Por · Revisão: Rafael Toledo · Atualizado em 2026-08-06 · 2 fontes oficiais verificadas

Muita gente confunde o valor que aparece na petição inicial com o que vai receber no fim, e as duas coisas raramente coincidem. O número inicial é uma estimativa de entrada; o valor real nasce de um cálculo detalhado, feito verba por verba, só depois de definido o direito. Entender essa mecânica evita tanto a decepção quanto a expectativa inflada.

Valor da causa não é o valor que você recebe

O valor atribuído à causa serve para definir o rito, a competência e a base das custas. Ele reflete a soma estimada dos pedidos, mas não é uma promessa de recebimento. O que efetivamente entra na sua conta depende do que for julgado procedente e do que a liquidação apurar. Pedir muito não faz a causa valer mais; faz apenas subir o risco de sucumbência sobre o que não se comprovar.

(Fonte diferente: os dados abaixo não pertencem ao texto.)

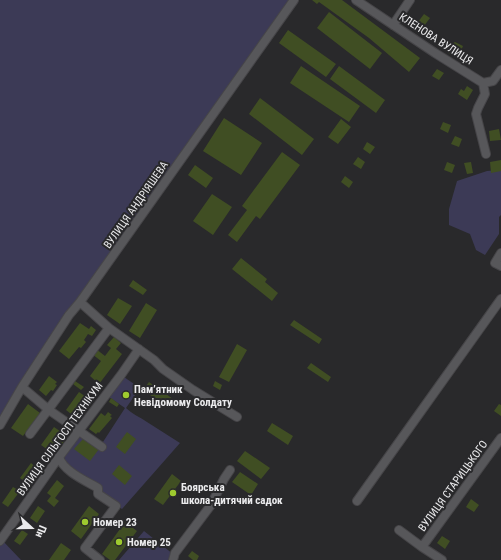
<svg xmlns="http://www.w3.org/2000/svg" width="501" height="560" font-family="'Roboto Condensed',sans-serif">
<rect width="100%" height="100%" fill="#29292b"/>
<!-- green -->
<path fill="#3c3a56" d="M0,0H294L80,302L0,425Z
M501,166V215L499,217V234L485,255L476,250L470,234L449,225V209L457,181L487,171L499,170Z
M121,375L140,388L126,408C132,414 140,417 147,422C158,429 169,436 180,443L122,509L99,493L60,460L79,431L101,445L125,408L106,395Z
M144,531L173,554L171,560H119Z
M2,540L21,560H0V543Z"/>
<!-- building -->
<path fill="#404e23" d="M312,0H342L420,58L409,72L369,38L319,2L317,4Z
M329,12L382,53L370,69L317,28Z
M424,14L430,18L424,26L418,22Z
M288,30L336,64L326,77L279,43Z
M455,42L463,46L460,53L451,55L445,50L448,46Z
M301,66L360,106L349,122L290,83Z
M339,66L385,100L376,113L330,79Z
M437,69L444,73L439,80L432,76Z
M467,86L473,90L467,100L458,94L461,89L464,91Z
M260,98L314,139L302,155L249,114Z
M224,118L262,143L241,175L203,151Z
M341,119L351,127L338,144L328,137Z
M443,122L451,125L448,133L440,129Z
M499,129L501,140L490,141L489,131Z
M455,136L462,139L459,147L451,144Z
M367,142L375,147L370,154L363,149Z
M282,152L300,165L260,219L256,216L237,242L228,235L247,210L242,206Z
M358,157L365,162L361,169L353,164Z
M501,160V171L491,173L490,162Z
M447,162L455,165L452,173L444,170Z
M471,162L473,173L467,174L464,163Z
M195,165L213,178L206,188L188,175Z
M345,176L353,182L349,188L341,182Z
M212,194L232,207L213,235L193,221Z
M241,258L267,279L265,282L278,293L272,301L232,269Z
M133,280L147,290L143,295L129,286Z
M118,298L132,306L120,324L107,315Z
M146,303L157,310L140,338L129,331Z
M294,320L322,339L319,344L290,325Z
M80,323L89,329L91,326L96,330L92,336L88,334L84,340L86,342L81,348L79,347L69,359L59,351Z
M114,337L121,343L116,349L122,354L99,384L90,376L101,361L92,354L96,349L105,356L111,348L107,345Z
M237,344L247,350L229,382L219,377Z
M311,363L331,377L328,382L307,368Z
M49,376L57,382L55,384L57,385L53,391L51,390L46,396L39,390Z
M75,381L84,387L81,390L73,384Z
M215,381L222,385L220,390L213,386Z
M149,382L173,399L167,407L143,390Z
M79,392L89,399L75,417L66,410Z
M111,398L119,404L117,407L109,402Z
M28,404L40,413L23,436L11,428Z
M499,404L501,405V416L494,411Z
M108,412L112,415L110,416L112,418L99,433L98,432L96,434L89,429L101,413L105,416Z
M272,423L293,436L288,445L267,431Z
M54,427L64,434L61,437L65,440L59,448L55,445L51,452L41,445Z
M127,432L136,439L125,454L116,447Z
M84,438L99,449L90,461L74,449Z
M245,451L270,468L261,479L237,461Z
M31,463L37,468L27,483L20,478Z
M119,465L132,476L125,485L112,474Z
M240,472L258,484L251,495L232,482Z
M172,474L181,481L163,505L154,499Z
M57,480L64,486L55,498L59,501L54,507L47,501L51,496L47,493Z
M13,487L20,491L8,507L2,503Z
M471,499L479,505L474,512L466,507Z
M38,506L45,511L37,523L30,518Z
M89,506L99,514L81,539L71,531Z
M125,522L137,531L115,560H110L102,554Z
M22,530L28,534L20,545L14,541Z
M442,536L450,541L445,549L437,543Z
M61,543L71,550L64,560H49Z
M192,551L199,556L197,560H193L188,556Z"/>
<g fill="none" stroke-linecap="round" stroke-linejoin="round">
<defs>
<path id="minor" d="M356,0L435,53L483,83L493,81L501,70
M393,25L410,0
M483,83L485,94L478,108L476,114L486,154
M501,253L495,263L501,266
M80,302L109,328L154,360L163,369L193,390L237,417
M22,387L49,410L102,447
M0,425L22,387L69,315L80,302L294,0
M30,434L109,328
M59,457C63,471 86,481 98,488V494L116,506L85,548L100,560
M357,501L501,299
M399,530L422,547L442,560
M0,541L59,457L121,375L139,349
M422,547L501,438
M173,560L175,553L211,505L224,479L230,470"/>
</defs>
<!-- minor casing -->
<use href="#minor" stroke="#464548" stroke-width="10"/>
<!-- minor -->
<use href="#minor" stroke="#57575a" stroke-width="8"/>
</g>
<!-- markers -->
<g fill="#9eca2f" stroke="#29292b" stroke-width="1.5">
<circle cx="126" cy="395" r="4"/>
<circle cx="173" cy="493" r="4"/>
<circle cx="85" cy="522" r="4"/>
<circle cx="119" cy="542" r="4"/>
</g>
<g text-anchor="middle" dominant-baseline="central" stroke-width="4" stroke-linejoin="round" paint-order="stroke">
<!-- street labels -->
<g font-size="11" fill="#ebebed" stroke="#29292b">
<text transform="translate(436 39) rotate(33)">КЛЕНОВА ВУЛИЦЯ</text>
<text transform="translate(136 205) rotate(-55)">ВУЛИЦЯ АНДРІЯШЕВА</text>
<text transform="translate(60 439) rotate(-54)">ВУЛИЦЯ СІЛЬГОСП ТЕХНІКУМ</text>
<text transform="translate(453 486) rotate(-54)">ВУЛИЦЯ СТАРИЦЬКОГО</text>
</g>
<!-- poi labels -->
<g font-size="11" font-weight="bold" fill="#ebebed" stroke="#29292b" text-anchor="start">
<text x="134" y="389">Пам’ятник<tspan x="134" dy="13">Невідомому Солдату</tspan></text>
<text x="181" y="487">Боярська<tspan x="181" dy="13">школа-дитячий садок</tspan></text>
<text x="93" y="522">Номер 23</text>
<text x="127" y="542">Номер 25</text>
</g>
</g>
<!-- north arrow -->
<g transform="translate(32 528) rotate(111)" stroke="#29292b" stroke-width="3" paint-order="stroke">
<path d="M0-3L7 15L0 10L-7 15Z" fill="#ebebed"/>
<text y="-6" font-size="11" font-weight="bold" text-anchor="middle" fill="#ebebed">Пн</text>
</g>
</svg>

Como cada verba é transformada em número

Cada pedido tem uma fórmula própria. Horas extras multiplicam a hora normal pelo adicional e pela quantidade habitual, com reflexos em férias, décimo terceiro, aviso e FGTS. As verbas rescisórias somam saldo de salário, aviso, férias proporcionais com um terço e décimo terceiro proporcional. A multa de 40% incide sobre o total dos depósitos do FGTS. Um dano moral, quando cabível, é arbitrado pelo juiz, e não calculado por planilha. A conta final é a soma de todas essas parcelas, atualizadas.

A estimativa do artigo 840 e a discussão atual

Desde a reforma, o art. 840, §1º, exige indicar o valor de cada pedido. Por anos, o TST tratou esses números como mera estimativa, a ser apurada de fato na liquidação, o que permitia condenação superior ao indicado, sobretudo quando havia ressalva expressa. Em 2025, o Supremo passou a rever esse entendimento e a exigir que a condenação respeite os valores da inicial. Como o tema segue em disputa, a prática segura é registrar que os valores são estimados e reservar a apuração exata para a fase de liquidação.

Reflexos, correção e juros engordam o cálculo

O número cresce entre o ajuizamento e o pagamento. Verbas habituais geram reflexos em outras parcelas, e sobre tudo incidem correção monetária e juros até a quitação. Um crédito antigo pode mais do que dobrar com a atualização ao longo dos anos de tramitação. Por isso o valor da liquidação quase sempre supera o número frio da inicial.

Descontos que só aparecem depois da conta

Nem todo o valor bruto vai para o seu bolso. Sobre as verbas de natureza salarial incidem contribuição previdenciária e imposto de renda, retidos na fonte; verbas indenizatórias, em regra, escapam desses descontos. Há ainda os honorários do seu advogado, conforme o contrato. Considerar esses abatimentos desde o início dá uma noção realista do líquido, em vez de mirar apenas o total bruto.

Perguntas frequentes

Por que o cálculo da condenação ficou maior que o da inicial?

Porque correção monetária, juros e reflexos incidem ao longo do processo. Além disso, a apuração da liquidação é mais precisa do que a estimativa de entrada, ainda que a discussão sobre a limitação aos valores da inicial esteja em aberto.

Existe um valor mínimo para o dano moral?

Não há tabela fixa que o redator possa prometer. O juiz arbitra o valor conforme a gravidade do caso e os critérios legais, sem vinculação a um piso, e o Supremo já disse que os parâmetros da CLT são orientativos.